In Bridgeton, Mo., they can’t breathe.
Residents of this community near Ferguson — site of 2014’s police-involved shooting death of teenager Michael Brown — have complained for years about lung troubles caused by toxic fumes tied to radioactive waste that is in turn linked to the atomic bombs that flattened Hiroshima and Nagasaki.
Missouri’s Department of Health and Senior Services will release a study in June to gauge these concerns. But many here call this step positive, small and too late; a slow-moving, subterranean landfill fire that began in 2010, could boost the site’s toxic-gas emissions.
Some locals have been diagnosed with cancer, which they connect to nuclear waste illegally dumped at the West Lake Landfill by the Cotter Corporation in 1973. This radioactive refuse is from the U.S. Army's top-secret Manhattan Project during World War II.
Thanks to these conditions, residents who seek government-assisted relocation feel abandoned. Lengthy fights over who ultimately should control the site have slowed cleanup efforts.
Paul Berry III, a local African-American small business owner running for the U.S. House as a Republican, has long raised awareness about the toxic waste.
“I take issue with President Obama and his focus on the Iran nuclear deal while we have nuclear waste sitting derelict in my community less than two miles away,” said Berry, who grew up in the area.
“How are we going to be a steward for nuclear waste when we’re not even taking care of business in my backyard?” asked Berry.
The Centers for Disease Control and Prevention is reportedly investigating the issue following a September 2014 study by Missouri’s health department.
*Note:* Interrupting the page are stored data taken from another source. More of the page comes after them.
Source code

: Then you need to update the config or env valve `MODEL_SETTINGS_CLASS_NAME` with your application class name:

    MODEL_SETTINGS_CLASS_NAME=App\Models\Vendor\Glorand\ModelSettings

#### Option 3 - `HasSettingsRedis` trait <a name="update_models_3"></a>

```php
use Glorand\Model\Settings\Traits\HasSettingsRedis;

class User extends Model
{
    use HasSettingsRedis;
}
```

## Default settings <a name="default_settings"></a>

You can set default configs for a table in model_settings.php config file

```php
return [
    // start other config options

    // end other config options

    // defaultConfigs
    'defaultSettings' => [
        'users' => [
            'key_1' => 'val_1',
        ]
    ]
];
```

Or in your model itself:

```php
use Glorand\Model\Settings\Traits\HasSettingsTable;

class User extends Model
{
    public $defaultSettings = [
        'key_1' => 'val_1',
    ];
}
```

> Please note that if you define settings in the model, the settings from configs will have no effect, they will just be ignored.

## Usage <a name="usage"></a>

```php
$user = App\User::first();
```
It found that, between 1996 and 2011, the ZIP codes around the landfill included statistically significant, higher incidences of leukemia plus cancers of the colon, prostate, kidney, bladder and brain.
“[The] recent study by St. Louis County is actually the first time that a government entity has asked people if they feel ill,” said Laura Barrett, executive director for the Center for Health, Environment and Justice.
“This is a hot mess,” said Dawn Chapman, a local mother and co-founder of Just Moms STL, a non-profit organization made up of local mothers who worry that these radioactive materials are sickening their families.
When Chapman bought a home in nearby Maryland Heights in 2005, she says she was never warned that her family would live near a radioactive waste site. She discovered their close proximity just three years ago when her family began experiencing what she called a “horrible odor” emanating from the site.
A 1988 Nuclear Regulatory Commission study revealed that its inspectors discovered in 1974 that the Cotter Corporation — which agreed to buy the atomic refuse from the federal government and dispose of it — mixed this waste with 39,000 tons of topsoil. Cotter illegally covered the West Lake Landfill with this irradiated earth in 1973, according to the nuclear agency’s report.
“It’s not in barrels. Some of it’s mixed in the soil and the garbage,” said Chapman. “Some of it’s just lying on the surface for over 40 years, and none of us knew about this.”
Chapman, who lives with her husband and their three special-needs children, described the odor as a burning-electrical smell mixed with trash and petroleum. Two of her kids suffer developmental problems, Chapman said. She personally complains of breathing difficulties.
“I’m 35 and have never had an issue in my life,” said Chapman. “These past couple of years, I’ve found myself using and borrowing other people’s inhalers.”
Some, however, consider these fears overblown.
Low-level radiation “is generally a health benefit,” said Dr. Jerry Cuttler, a scientist with more than 50 years of experience with nuclear radiation and an adviser to the New York-based American Council on Science and Health.
“The natural radon level in an open area is very low,” said Cuttler. “To find a harmful radon level, you would need to go into a uranium mine that has no forced ventilation.”
Despite ordering landfill owner Republic Services to build a barrier between the fire and the toxic waste, the U.S. Environmental Protection Agency denies residents are at risk.
St. Louis County, on the other hand, published a 2014 shelter-in-place plan due to concerns that the fire could reach and burn the toxic waste, increase pollution and hurt residents. The fire is expected to smolder until 2024.
This plan dismays Chapman, whose home is located several miles from the landfill. Some locals live within half a mile of the site, and the odor penetrates their residences, according to Chapman.
“What are those people supposed to do?” said Chapman. “A lot of people here feel like they’re prisoners in their own homes.”
An earlier version of this story incorrectly listed its author. The name has been corrected.